Micromanaging the breach

“Breach resolution requires team support, and often companies fail when micromanaging occurs. Trust your outside counsel and breach resolution vendors, and hold them accountable to execute the incident response plan,” Bruemmer said.

No remediation plans post incident

There should be plans in place that address how to engage with customers and other audiences once the breach is resolved, as well as the establishment of additional measures to prevent future incidents.

“If an organization makes additional investments in processes, people and technology to more effective secure the data, finding ways to share those efforts with stakeholders can help rebuild reputation and trust. Yet, many fail to take advantage of this longer-term need once the initial shock of the incident is over,” Bruemmer said.

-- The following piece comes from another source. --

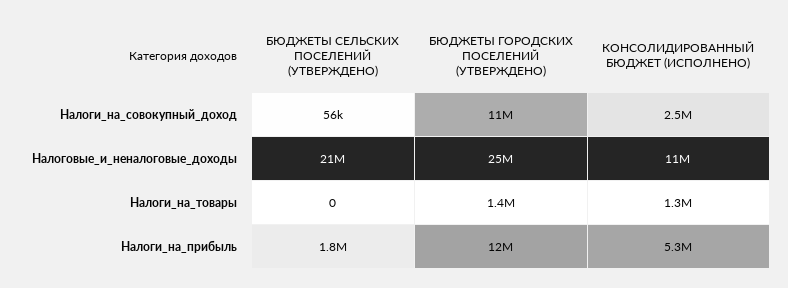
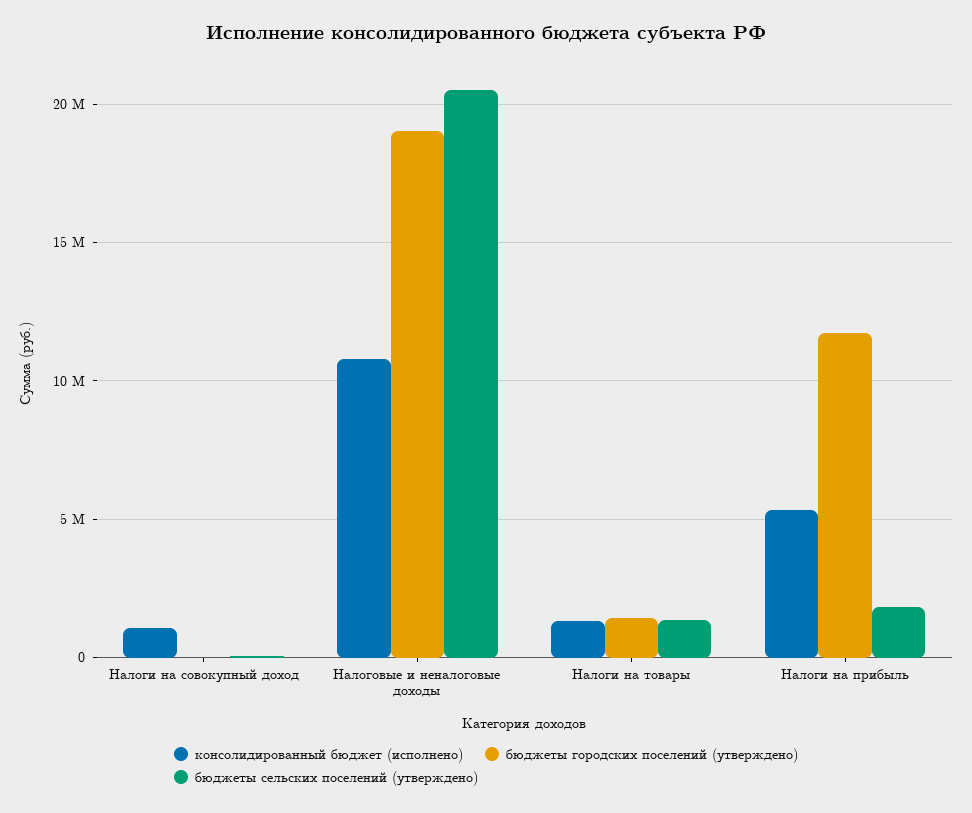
БЮДЖЕТЫ ГОРОДСКИХ ПОСЕЛЕНИЙ (УТВЕРЖДЕНО), Налоги_на_совокупный_доход: 11000000 -> 0
КОНСОЛИДИРОВАННЫЙ БЮДЖЕТ (ИСПОЛНЕНО), Налоги_на_совокупный_доход: 2500000 -> 1000000
БЮДЖЕТЫ ГОРОДСКИХ ПОСЕЛЕНИЙ (УТВЕРЖДЕНО), Налоговые_и_неналоговые_доходы: 25000000 -> 19000000
БЮДЖЕТЫ СЕЛЬСКИХ ПОСЕЛЕНИЙ (УТВЕРЖДЕНО), Налоги_на_товары: 0 -> 1500000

Not providing a remedy to consumers

Customers should be put at the center of decision making following a breach. This focus means providing some sort of remedy, including call centers where consumers can voice their concerns and credit monitoring if financial, health or other highly sensitive information is lost.

“Even in incidents that involve less sensitive information, companies should consider other actions or guidance that can be provided to consumers to protect themselves,” Bruemmer said.

Failing to practice

“Above all, a plan needs to be practiced with the full team. An incident response plan is a living, breathing document that needs to be continually updated and revised. By conducting a tabletop exercise on a regular basis, teams can work out any hiccups before it’s too late,” Bruemmer said.